▸ **QUOTED PASSAGE**
--

The gap results from software differences. Look at the curve near the gap in post #3. Do you see how it's almost vertical, in that vicinity? In situations like this (where changes in x are much smaller than changes in y), the change in x might be smaller than what the software is designed to consider -- in some cases, the change in x might be less than one pixel's width. So, the software skips some points on the curve. Some graphers do a better job than others closing the gap because they're using finer increments in x to begin with or they have a setting to increase the number of sample points.

You can also try plotting over a shorter x interval (like -2.25 to 2.25); sometimes, that helps.

2. Where is there information about these types of formulas? …

Are you asking about equations (or sets of equations) whose graph forms a geometric shape? If so, I haven't seen a name for such a category.

There's a different coordinate system, where shapes are often seen. Google keywords polar equations and graphs. I'm guessing that you will need to change the graphing mode (to polar) on your calculator, to plot them.

3. Is it possible to solve for y using the algebraic method I used? …

No. When you expand \(\displaystyle (y - x^{2/3})^2\) it creates \(\displaystyle y^2\) and \(\displaystyle 2x^{2/3}y\) terms. Those are not like-terms in y; they cannot be combined into a single y-term. The only way to separate symbol y (after such an expansion) is to reverse the expansion and take square roots. :cool:

--

▸ **DATA**
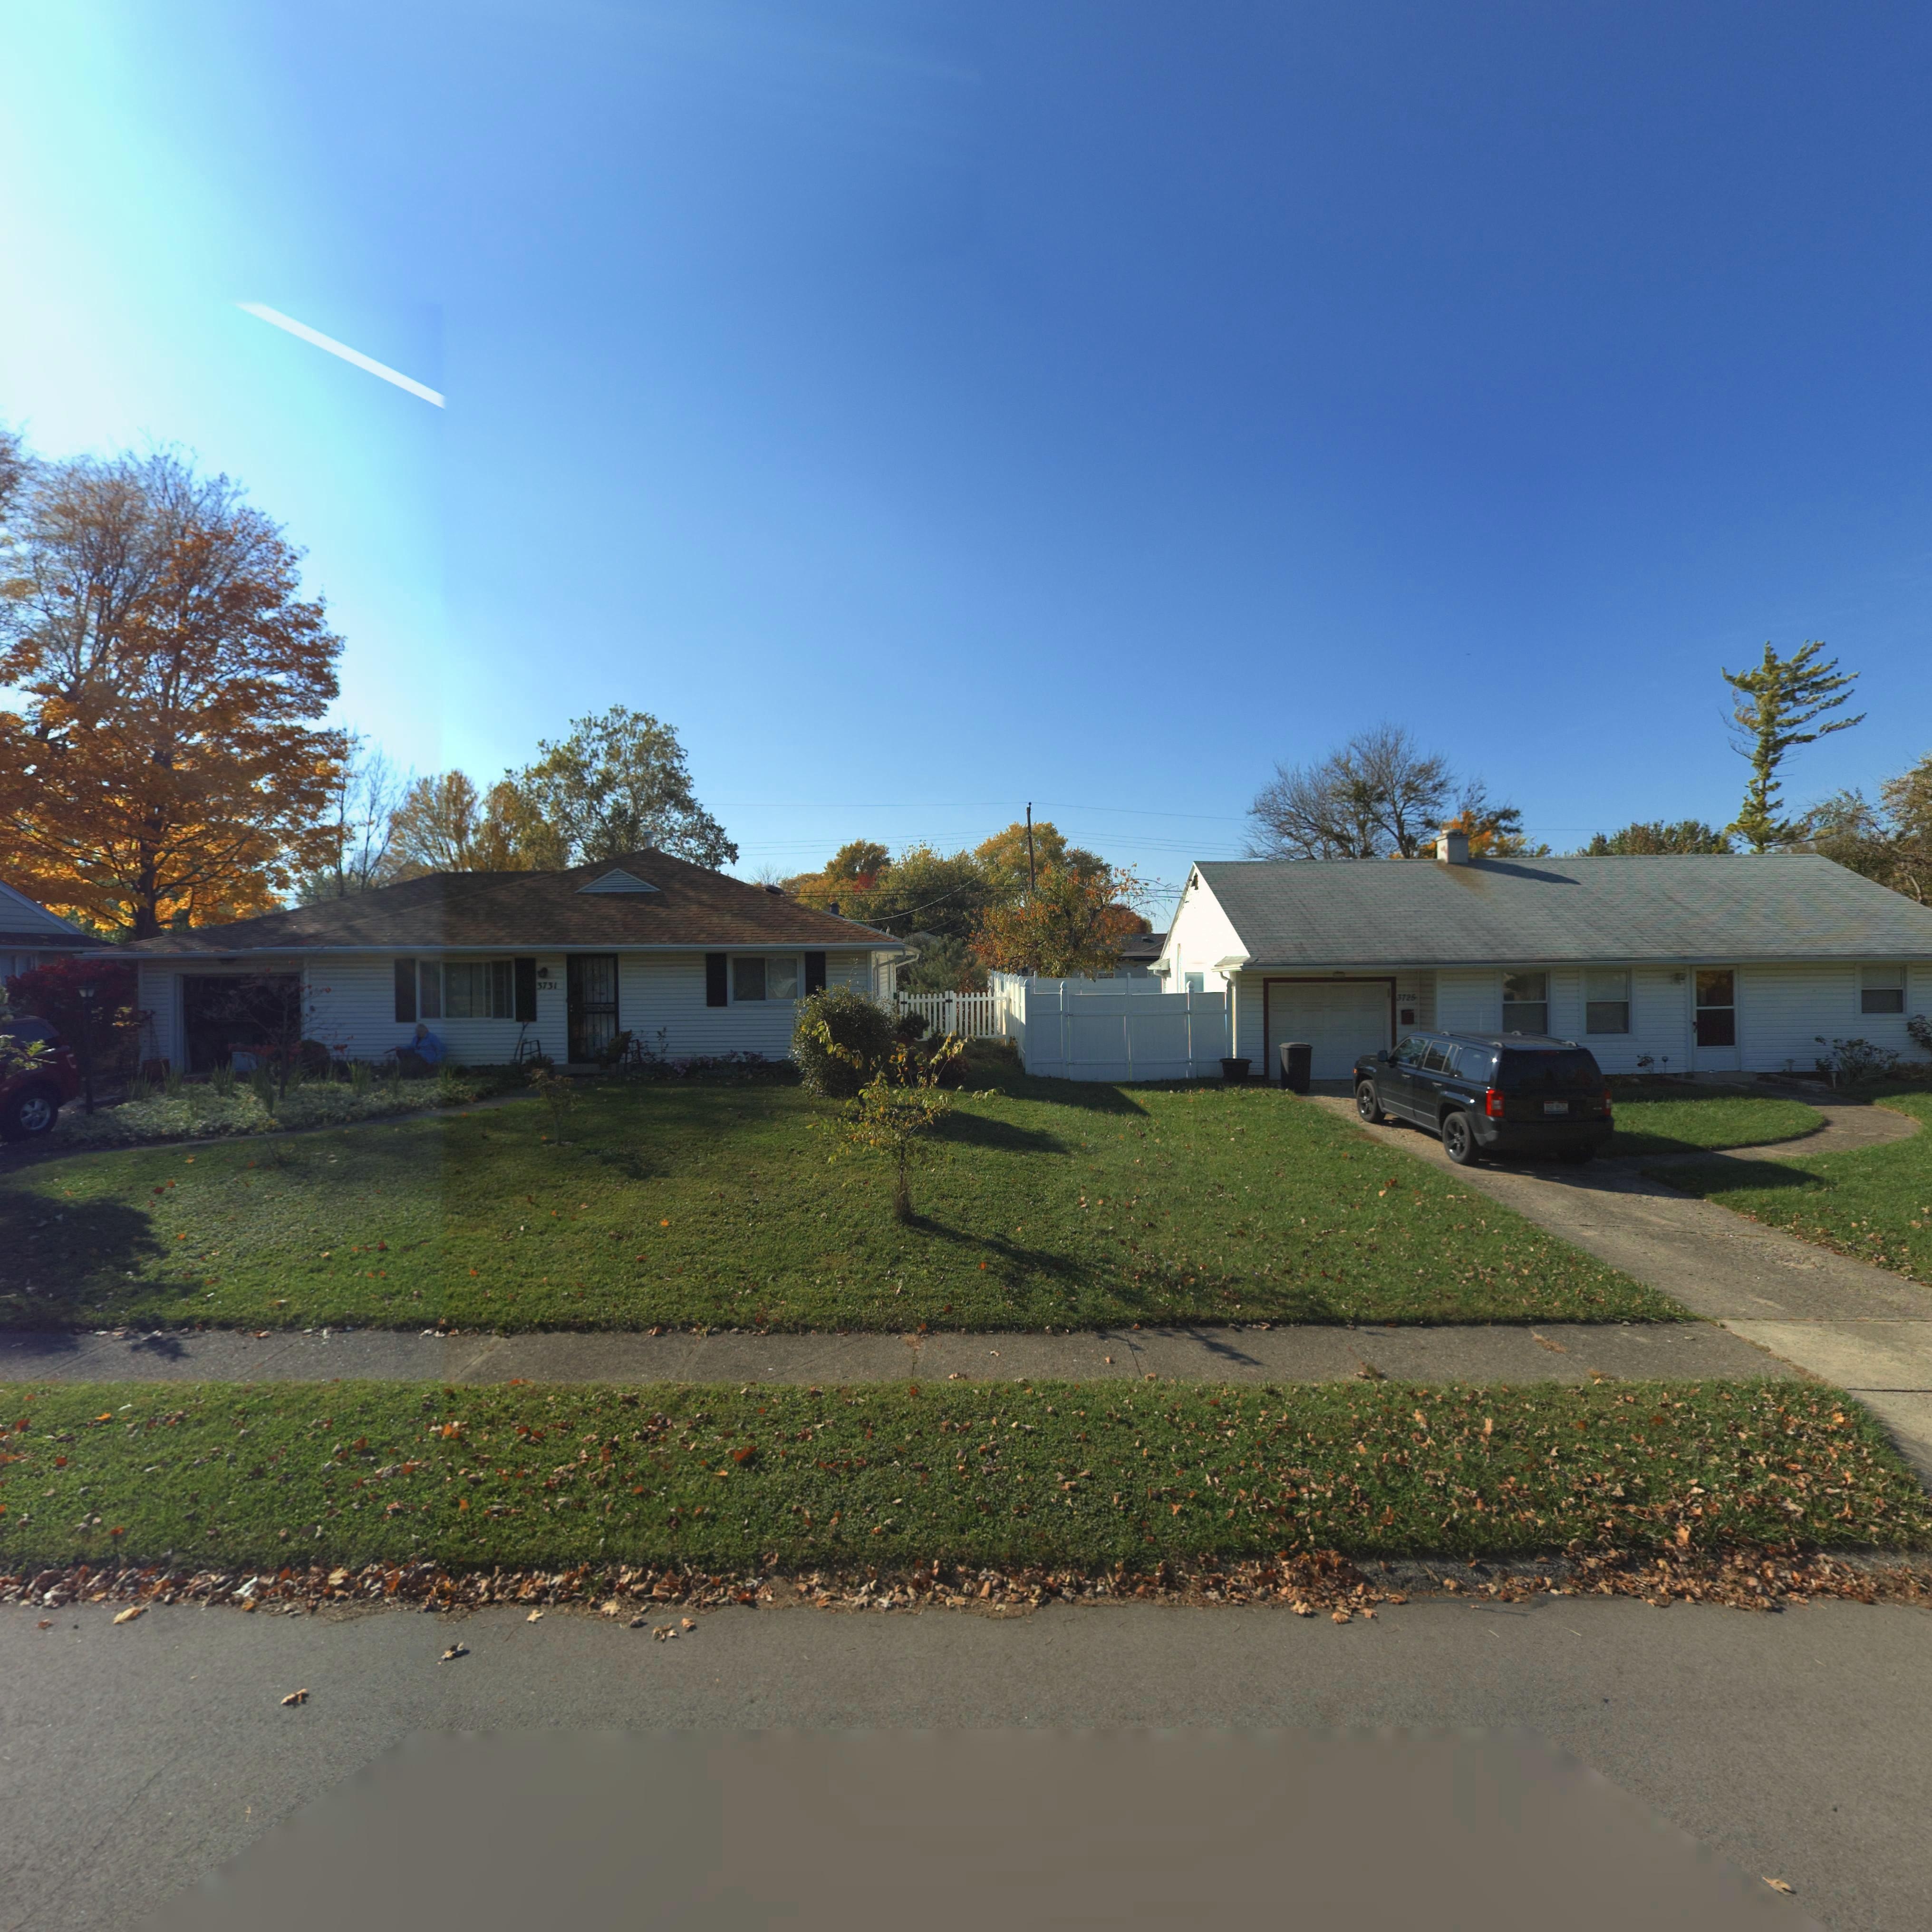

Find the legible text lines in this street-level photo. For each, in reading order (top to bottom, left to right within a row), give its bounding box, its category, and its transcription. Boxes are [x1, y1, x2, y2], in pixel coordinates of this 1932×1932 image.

--

▸ **STATED GOAL 1**
In the graphing reply, rewrite the paragraph beginning "The gap results from software differences" as a short bulleted list that keeps its main facts.
▸ **STATED GOAL 2**
Based on the graphing reply, decide whether each statement is true. Answer yes or no for each, and quote the words of the reply that decide it.
(a) Plotting over a shorter x interval can sometimes help.
(b) The writer knows a name for the category of equations whose graphs form geometric shapes.
(c) The terms produced by the expansion can be combined into a single y-term.

▸ **FINAL ANSWER 1**
- The gap comes from differences in software.
- Near the gap in post #3, the curve is almost vertical, so changes in x are much smaller than changes in y.
- The change in x can then be smaller than the software is designed to consider, sometimes less than one pixel's width, so the software skips some points on the curve.
- Some graphers close the gap better because they start with finer increments in x or have a setting to increase the number of sample points.

▸ **FINAL ANSWER 2**
(a) Yes: "You can also try plotting over a shorter x interval (like -2.25 to 2.25); sometimes, that helps."
(b) No: "If so, I haven't seen a name for such a category."
(c) No: "Those are not like-terms in y; they cannot be combined into a single y-term."